- Contemporary Greek art
-
This article is part of the series on: Greek Bronze Age Cycladic art - Minoan art Mycenean art
Art in ancient Greece Archaic Greek art - Classical Greek art
see also: Greco-Buddhist art
Medieval Greece Byzantine art - Macedonian art Post-Byzantine Greece Art in Ottoman Greece - Cretan School Heptanese School
Modern Greece Art in modern Greece - Munich School Contemporary Greek art
Contemporary Greek Art is defined as the art produced by Greek artists after World War II.
Contents
Painting-Sculpture
Abstract Expressionism
Theodoros Stamos (1922-1997) was a great abstract expressionism art from Lefkas that lived and worked in New York in the 40s and 50s. His work has been exhibited throughout the world, and can be found in major museum collections such as the Whitney Museum of Art, the Guggenheim Museum, Smithsonian and the National Gallery of Art in Washington, D.C.[1]
Kinetic Art
Takis was born in 1925 in Athens, and he is an internationally acclaimed selftaught sculptor. He travelled, worked exhibited in Athens, Paris, London, New York and in many other cities. He is particularly known for his telemagnetic sculpture that formed the basis of his aesthetic expression and his musical sculptures. Takis' musical sculptures are based on the simple concept of using magnetic waves caused by electricity as a means to activate repeated musical sounds: the latter are to be heard every time a needle strikes a string, when attracted by a magnet. He won the Grand Prize at the Paris New Biennale in 1985. An illustrative example would be the installation of a real forest of numerous Signs in the Place de la Defence in Paris (1984-87), the original and imaginative illumination of the Arc de Triomphe at the same period, the transformation of the aqueduct at Beauvais into a musical tower with a network of vertical metallic strings, in 1992, and his design for the layout of a subway station in Toulouse in 1993. Takis' non-morphological inquiries have continued through successive rejections of represantationalism; his method and the acoustic sensations which it calls forth retain their austerity. These are the features which place his artistic inventions among the most important achievements of contemporary, post-World War II art[2]. Another famous Greek kinetic art artist is Chrysa.

Listed entries:
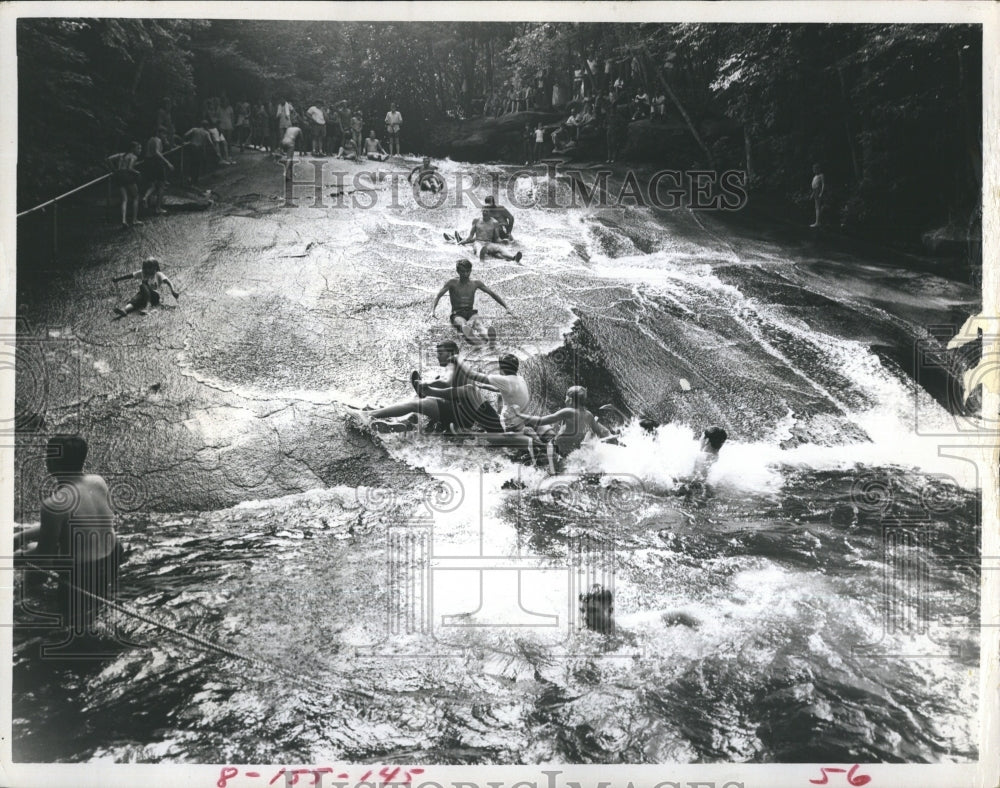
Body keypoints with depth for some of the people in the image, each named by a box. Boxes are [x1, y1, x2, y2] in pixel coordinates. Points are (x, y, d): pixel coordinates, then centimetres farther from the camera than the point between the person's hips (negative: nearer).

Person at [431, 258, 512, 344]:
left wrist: (506, 307, 4)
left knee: (477, 321, -35)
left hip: (471, 313, 2)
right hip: (457, 315, -2)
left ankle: (485, 333, -71)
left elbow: (493, 294, 12)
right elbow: (438, 296, -7)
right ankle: (470, 335, -75)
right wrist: (432, 311, -24)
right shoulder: (452, 283, 0)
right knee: (462, 323, -39)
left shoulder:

Work to complete:
A. Based on the contemporary Greek art text, explain how Takis' musical sculptures produce their sounds.
B. Rewrite the passage of the contemporary Greek art text that begins at the words "- Contemporary Greek" and stops after "World War II.", with "World War II" replaced by "the Second World War".

Responses to the exercise:
A. They use magnetic waves caused by electricity to set off repeated musical sounds. A sound is heard each time a needle, drawn by a magnet, strikes a string.

B.
- Contemporary Greek art
-
This article is part of the series on: Greek Bronze Age Cycladic art - Minoan art Mycenean art
Art in ancient Greece Archaic Greek art - Classical Greek art
see also: Greco-Buddhist art
Medieval Greece Byzantine art - Macedonian art Post-Byzantine Greece Art in Ottoman Greece - Cretan School Heptanese School
Modern Greece Art in modern Greece - Munich School Contemporary Greek art
Contemporary Greek Art is defined as the art produced by Greek artists after the Second World War.